This blog was also published on the Amalgam Insights website.
As is the case with all new technology, container cluster deployments began small. There were some companies, Google for example, that were deploying sizable clusters, but these were not the norm. Instead, there were some test beds and small, greenfield applications. As the technology proved itself and matured, more organizations adopted containers and the market favorite container orchestrator, Kubernetes. The emergence of Kubernetes was, in fact, a leading indicator that containers were starting to see more widespread adoption in real applications. The more containers deployed, the greater the need for software to automate their lifecycle. Even so, it was unusual to find organizations standing up many Kubernetes clusters, especially geographically dispersed clusters.
That is beginning to change. Organizations that have adopted containers and Kubernetes are starting to struggle with managing multiple clusters spread throughout an enterprise. Just as managing large amounts of containers in a cluster was the impetus for orchestrators such as Kubernetes, new software is needed to manage large scale multi-cluster environments. At the same time, Kubernetes clusters have been getting more complex internally. From humble beginnings of a handful of containers with a microservice or two, clusters now include containers for networking including service mesh sidecars and data planes, logging, app performance monitoring, database connectivity, and storage. All that is in addition to the growing number of microservices being deployed.
In a nutshell, there are now a greater number of larger and more complex Kubernetes containers clusters being deployed. It is no longer enough to manage the lifecycle of the containers. It is now necessary to manage the lifecycle of the cluster itself. This is the purpose of a Kubernetes control plane.
Kubernetes control planes comprise of a series of functions that manage the health and well-being of the cluster. Common features are:
- Cluster lifecycle management including provisioning of clusters, often from templates for common types of clusters.

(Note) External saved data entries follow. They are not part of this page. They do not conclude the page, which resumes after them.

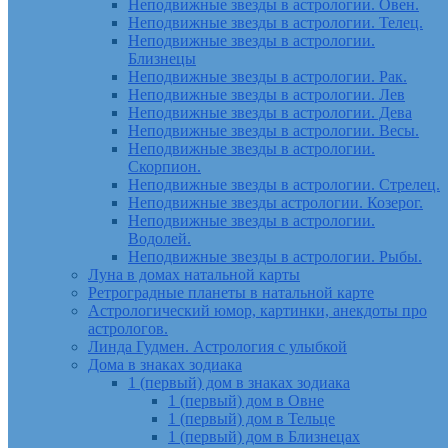
Неподвижные звезды в астрологии. Овен.
Неподвижные звезды в астрологии. Телец.
Неподвижные звезды в астрологии.
Близнецы
Неподвижные звезды в астрологии. Рак.
Неподвижные звезды в астрологии. Лев
Неподвижные звезды в астрологии. Дева
Неподвижные звезды в астрологии. Весы.
Неподвижные звезды в астрологии.
Скорпион.
Неподвижные звезды в астрологии. Стрелец.
Неподвижные звезды астрологии. Козерог.
Неподвижные звезды в астрологии.
Водолей.
Неподвижные звезды в астрологии. Рыбы.
Луна в домах натальной карты
Ретроградные планеты в натальной карте
Астрологический юмор, картинки, анекдоты про
астрологов.
Линда Гудмен. Астрология с улыбкой
Дома в знаках зодиака
1 (первый) дом в знаках зодиака
1 (первый) дом в Овне
1 (первый) дом в Тельце
1 (первый) дом в Близнецах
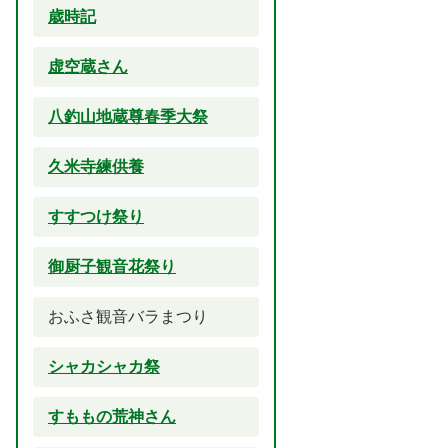
歳時記
虚空蔵さん
八釣山地蔵尊春季大祭
久米寺練供養
すすつけ祭り
御厨子観音花祭り
おふさ観音バラまつり
シャカシャカ祭
すももの荒神さん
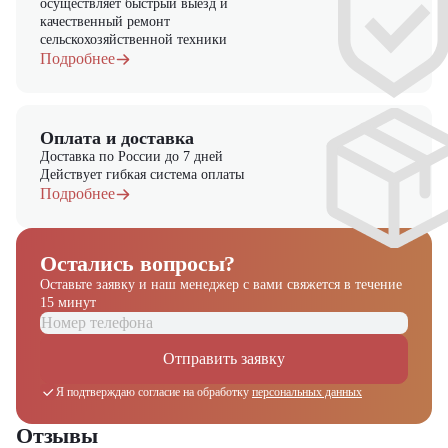
осуществляет быстрый выезд и
"ЦТО"!
качественный ремонт
сельскохозяйственной техники
Подробнее
Оплата и доставка
Доставка по России до 7 дней
Действует гибкая система оплаты
Подробнее
Остались вопросы?
Оставьте заявку и наш менеджер
с вами свяжется в течение
15 минут
Отправить заявку
Я подтверждаю согласие на обработку
персональных данных
Отзывы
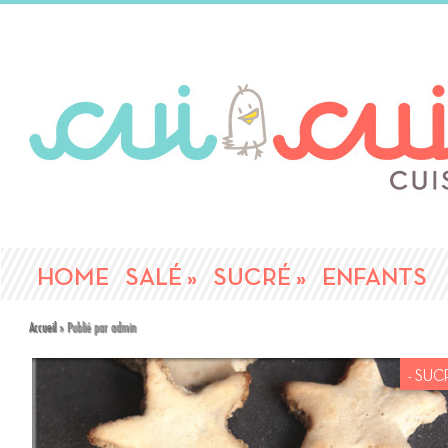
HOME
SALÉ
»
SUCRÉ
»
ENFANTS
Accueil
»
Publié par admin
- SUC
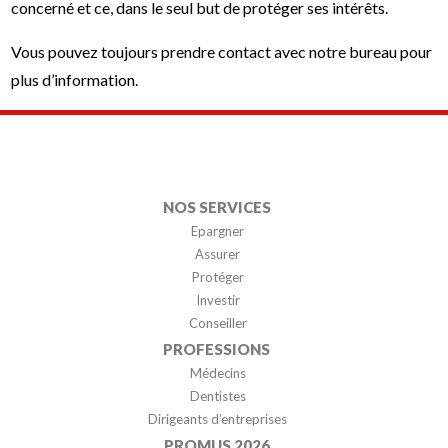
concerné et ce, dans le seul but de protéger ses intérêts.
Vous pouvez toujours prendre contact avec notre bureau pour
plus d’information.
NOS SERVICES
Epargner
Assurer
Protéger
Investir
Conseiller
PROFESSIONS
Médecins
Dentistes
Dirigeants d’entreprises
PROMUS 2026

- Versioning including updates to Kubernetes itself.
- Security and Auditing
- Visibility, Monitoring, and Logging
Kubernetes control planes are policy driven and automated. This allows operators to focus on governance while the control plane software does the rest. Not only does this reduce errors but allows for faster responses to changes or problems that may arise. This automation is necessary since managing many large multi-site clusters by hand would require large amounts of manpower and, hence, cost.
Software vendors have stepped with products to meet this emerging need. In the past year, products that implement a Kubernetes control plane have been announced or deployed by Rancher, Platform9, IBM’s Red Hat division (Advanced Cluster Management) , and VMware (Tanzu Mission Control) and more. All of these Kubernetes control planes are designed for multi-cloud, hybrid clusters and are packaged either as part of to a Kubernetes distribution or an aftermarket addition to a company’s Kubernetes product.
Kubernetes control planes are a sign of the normalization of container clusters. The growth both in complexity and scale of container clusters necessitates a management layer that helps DevOps teams to more quickly standup and manage clusters. This is the only way that platform operations can match the speed of Agile development and automated CI/CD toolchains. It is yet another piece of the emerging platform that will be where our modern cloud native applications will live.